Martin's partnership with the band has done wonders for their popularity, Guggino said.

"[His presence] definitely helps with our notoriety," he said. "When we go to play our own stuff without him, we definitely notice a drop in our audience."

Martin called the Steep Canyon Rangers a "band with a celebrity" as opposed to a celebrity with a band. He also said that if the audience did not walk away loving bluegrass, they should look themselves in the mirror and think seriously about what "they can bring, as an audience member," to the next concert.

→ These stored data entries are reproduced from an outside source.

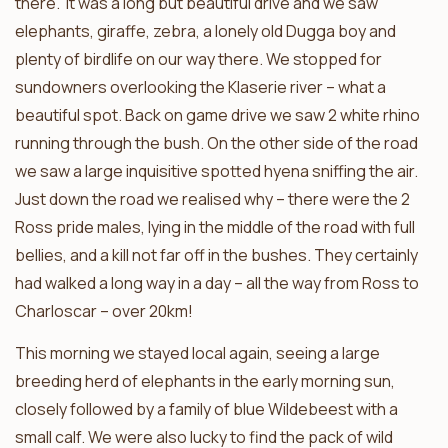
there. It was a long but beautiful drive and we saw
elephants, giraffe, zebra, a lonely old Dugga boy and
plenty of birdlife on our way there. We stopped for
sundowners overlooking the Klaserie river – what a
beautiful spot. Back on game drive we saw 2 white rhino
running through the bush. On the other side of the road
we saw a large inquisitive spotted hyena sniffing the air.
Just down the road we realised why – there were the 2
Ross pride males, lying in the middle of the road with full
bellies, and a kill not far off in the bushes. They certainly
had walked a long way in a day – all the way from Ross to
Charloscar – over 20km!
This morning we stayed local again, seeing a large
breeding herd of elephants in the early morning sun,
closely followed by a family of blue Wildebeest with a
small calf. We were also lucky to find the pack of wild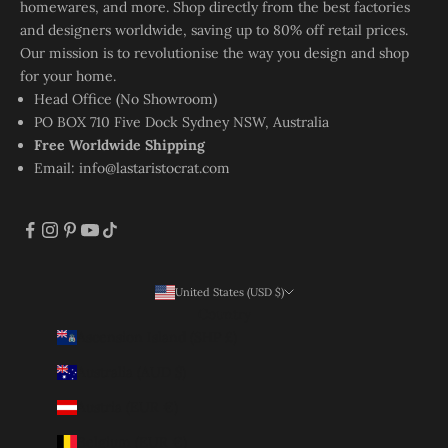
homewares, and more. Shop directly from the best factories
and designers worldwide, saving up to 80% off retail prices.
Our mission is to revolutionise the way you design and shop
for your home.
Head Office (No Showroom)
PO BOX 710 Five Dock Sydney NSW, Australia
Free Worldwide Shipping
Email:
info@lastaristocrat.com
United States (USD $)
Country
Ascension Island (SHP £)
Australia (AUD $)
Austria (EUR €)
Belgium (EUR €)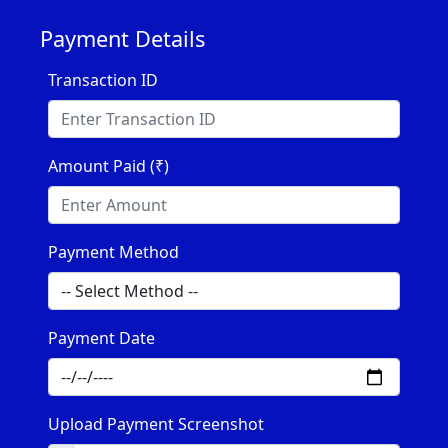
Payment Details
Transaction ID
Amount Paid (₹)
Payment Method
Payment Date
Upload Payment Screenshot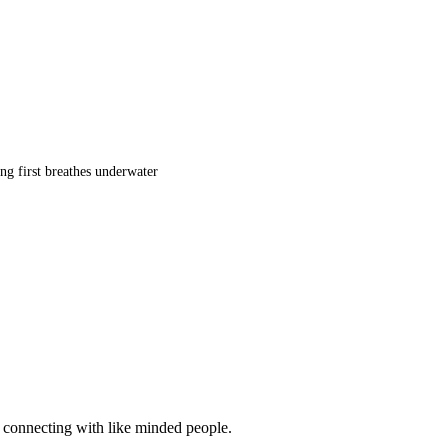
ng first breathes underwater
d connecting with like minded people.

Nearly all of the songs performed last night were composed by Martin, and he poked fun at his compositions by likening the concert to comedian Jerry Seinfeld performing his stand-up comedy routine on the bassoon.

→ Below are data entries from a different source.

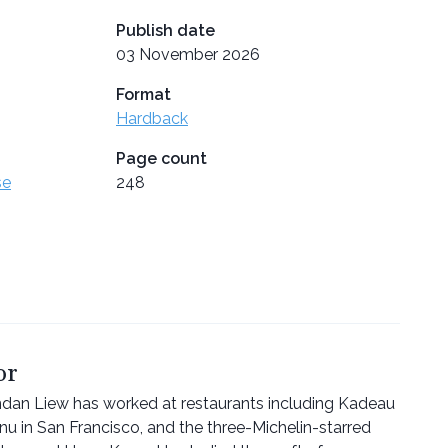
Publish date
03 November 2026
Format
Hardback
Page count
se
248
or
endan Liew has worked at restaurants including Kadeau
 in San Francisco, and the three-Michelin-starred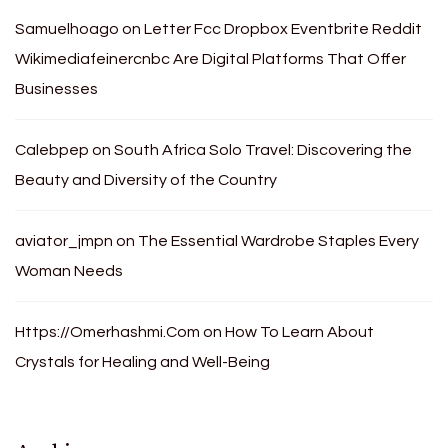
Samuelhoago
on
Letter Fcc Dropbox Eventbrite Reddit
Wikimediafeinercnbc Are Digital Platforms That Offer
Businesses
Calebpep
on
South Africa Solo Travel: Discovering the
Beauty and Diversity of the Country
aviator_jmpn
on
The Essential Wardrobe Staples Every
Woman Needs
Https://Omerhashmi.Com
on
How To Learn About
Crystals for Healing and Well-Being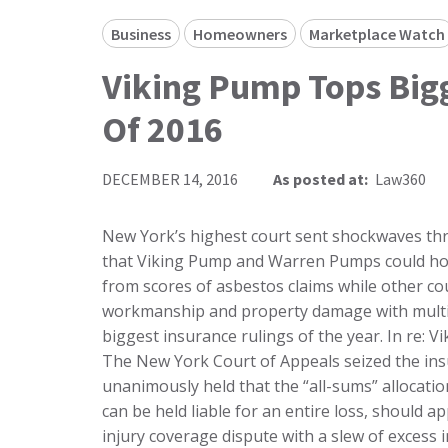
Business
Homeowners
Marketplace Watch
Viking Pump Tops Bigg
Of 2016
DECEMBER 14, 2016
As posted at:
Law360
New York’s highest court sent shockwaves through the insurance industry this year when it ruled that Viking Pump and Warren Pumps could hold policies in a single year liable for their entire loss from scores of asbestos claims while other courts issued key guidance on coverage for faulty workmanship and property damage with multiple causes. Here, Law360 looks back at the five biggest insurance rulings of the year. In re: Viking Pump and Warren Pumps Insurance Appeals The New York Court of Appeals seized the insurance industry’s attention in early May when it unanimously held that the “all-sums” allocation method, under which each of an insured’s policies can be held liable for an entire loss, should apply in Viking Pump and Warren Pumps’ asbestos injury coverage dispute with a slew of excess insurers. Ruling on certified questions from the Delaware Supreme Court, the New York high court rejected the excess carriers’ arguments in favor of the “pro rata” allocation method, which spreads out liability proportionally among all triggered policies. The carriers had contended that the Court of Appeals’ 2002 decision in a case called Consolidated Edison v. Allstate Insurance required a pro rata approach to allocating coverage for multiyear claims. “The decision suggests that the Court of Appeals may no longer adhere to the idea that losses triggering coverage have to be spread among all policies that are potentially triggered,” said Pillsbury Winthrop Shaw Pittman LLP partner David Klein. “The historical rule in New York was that a policy can only cover the portion of a loss contemplated within the term of the policy period. At least in this circumstance, the court said this is not true. That may portend a bigger opening.” The Court of Appeals’ decision in favor of all-sums allocation was based on the presence of “noncumulation” and “prior insurance” provisions in the industrial pump companies’ policies. A noncumulation clause provides that only a single policy limit is available for a loss covered under multiple policy periods while a prior insurance provision reduces policy limits by the amount of coverage available to a policyholder under other, earlier insurance policies. Those provisions are incompatible with a pro rata allocation scheme, the court found. The court further determined that the vertical, not horizontal, exhaustion method was appropriate in the case. With vertical exhaustion, Viking Pump and Warren Pumps can reach excess coverage for certain years even if their primary policies for other years haven’t been drained. Horizontal exhaustion requires insureds to deplete all triggered primary policies before reaching any excess policy. Taken together, the two prongs of the Court of Appeals’ ruling will offer a more straightforward path for policyholders to obtain coverage for costly multiyear losses, as they can select a single triggered policy year and go up vertically to tap each level of coverage in their insurance program, or “tower,” according to attorneys. “If the policyholder had to chase each insurer throughout that extensive period, which would be required under the ‘pro rata’ allocation, that would involve more risk because some of the insurers may no longer be solvent or may dispute coverage,” said Hunton & Williams LLP partner Syed S. Ahmad. “In contrast, under ‘all sums,’ the policyholder can pick a subset of the policies and pursue its claims only in that tower. That would allow the policyholder to control the risk and to potentially recover a higher amount while minimizing the cost for insurance recovery.” Cypress Point Condominium Association v. Adria Towers In August, the New Jersey Supreme Court held that damages resulting from a subcontractor’s defective work on a condominium complex triggered an insurer’s duty to defend the general contractor, joining the majority of state high courts that have ruled on the issue. The New Jersey justices upheld a state appeals court’s July 2015 ruling that consequential damages to the common areas of a Hoboken condo complex and unit owners’ property caused by subcontractors’ defective work constitute “property damage” and an accidental “occurrence” under the general contractor’s commercial general liability policies. With the decision, the New Jersey Supreme Court joined the ranks of two dozen other state high courts that have previously ruled that consequential damages from a subcontractor’s faulty workmanship can be covered by the general contractor’s CGL policy. By contrast, only five state supreme courts have ruled that CGL policies don’t cover such damages. According to attorneys, the decision provided clarity for general contractors and real estate developers in the Garden State, w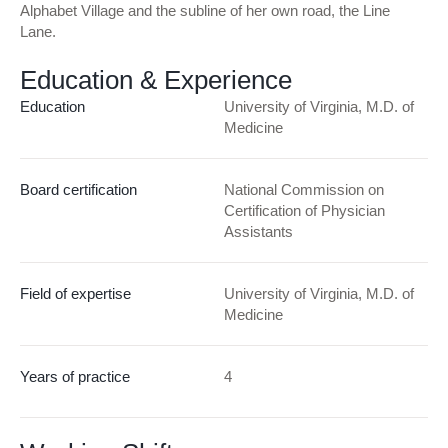
Alphabet Village and the subline of her own road, the Line
Lane.
Education & Experience
Education
University of Virginia, M.D. of
Medicine
Board certification
National Commission on
Certification of Physician
Assistants
Field of expertise
University of Virginia, M.D. of
Medicine
Years of practice
4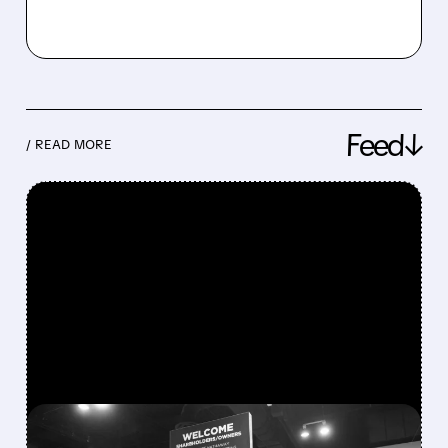
Feed↓
/ READ MORE
FEATURED/
08/08/2026 · 12:11 PM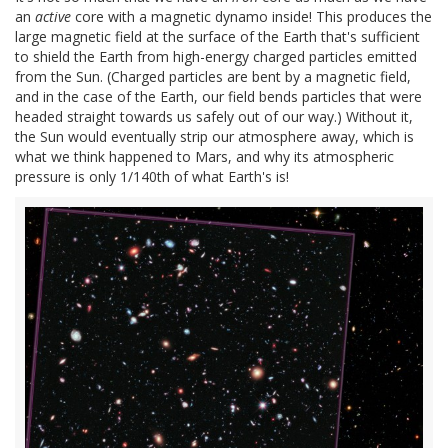
an
active
core with a magnetic dynamo inside! This produces the
large magnetic field at the surface of the Earth that's sufficient
to shield the Earth from high-energy charged particles emitted
from the Sun. (Charged particles are bent by a magnetic field,
and in the case of the Earth, our field bends particles that were
headed straight towards us safely out of our way.) Without it,
the Sun would eventually strip our atmosphere away, which is
what we think happened to Mars, and why its atmospheric
pressure is only 1/140th of what Earth's is!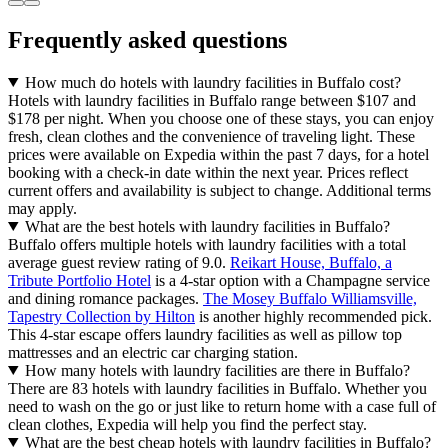
Frequently asked questions
How much do hotels with laundry facilities in Buffalo cost?
Hotels with laundry facilities in Buffalo range between $107 and
$178 per night. When you choose one of these stays, you can enjoy
fresh, clean clothes and the convenience of traveling light. These
prices were available on Expedia within the past 7 days, for a hotel
booking with a check-in date within the next year. Prices reflect
current offers and availability is subject to change. Additional terms
may apply.
What are the best hotels with laundry facilities in Buffalo?
Buffalo offers multiple hotels with laundry facilities with a total
average guest review rating of 9.0.
Reikart House, Buffalo, a
Tribute Portfolio Hotel
is a 4-star option with a Champagne service
and dining romance packages.
The Mosey Buffalo Williamsville,
Tapestry Collection by Hilton
is another highly recommended pick.
This 4-star escape offers laundry facilities as well as pillow top
mattresses and an electric car charging station.
How many hotels with laundry facilities are there in Buffalo?
There are 83 hotels with laundry facilities in Buffalo. Whether you
need to wash on the go or just like to return home with a case full of
clean clothes, Expedia will help you find the perfect stay.
What are the best cheap hotels with laundry facilities in Buffalo?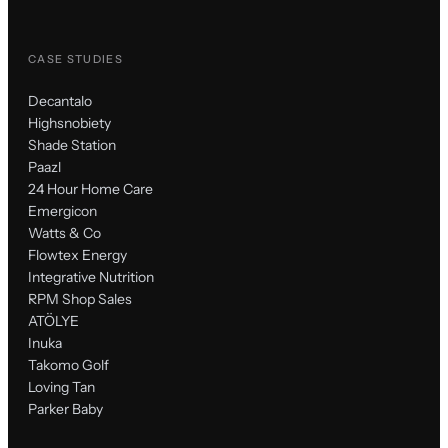
CASE STUDIES
Decantalo
Highsnobiety
Shade Station
Paazl
24 Hour Home Care
Emergicon
Watts & Co
Flowtex Energy
Integrative Nutrition
RPM Shop Sales
ATÖLYE
Inuka
Takomo Golf
Loving Tan
Parker Baby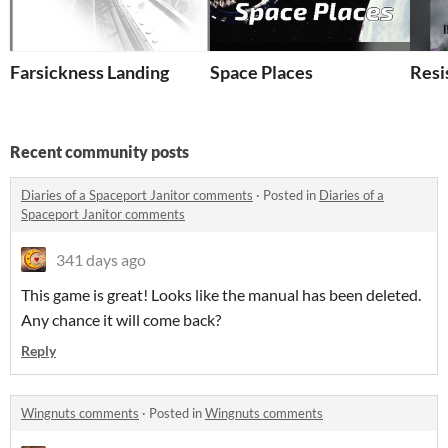
Farsickness Landing
Space Places
Resi
Recent community posts
Diaries of a Spaceport Janitor comments
·
Posted in
Diaries of a
Spaceport Janitor comments
341 days ago
This game is great! Looks like the manual has been deleted.
Any chance it will come back?
Reply
Wingnuts comments
·
Posted in
Wingnuts comments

Beyond the comedic components, the band was excellent. Martin himself was truly a sight to behold. Most of his songs, such as "The Great Remember," were instrumental devoid of any "Weird Al" Yankovic parodies and ranged from tender ballads like "Love Has Come for You" to murder ballads like "Pretty Little One."

Serious songs that recalled bluegrass' gospel influences, however, were balanced by more comical, lighthearted songs that Martin composed about atheists. One of the more comical songs of the night was the ride of Paul Revere but told from the perspective of his horse, called "Me and Paul Revere," which Martin said maintained "historical accuracy."

In addition to Martin, fiddler Sanders was also a particularly noteworthy performer, bringing down the house during the encore when the band performed the bluegrass classic "Orange Blossom Special." Sanders' solo incorporated refrains from "Ode to Joy," "Live and Let Die" and even the theme song from "The Simpsons."

Martin joked that "encore" was a French word for, "You have not satisfied us. Please play more so we get our money's worth."

Martin's performance with the Steep Canyon Rangers was brilliant, proving why their latest combination album "Rare Bird Alert" debuted at No. 1 on Billboard's bluegrass chart.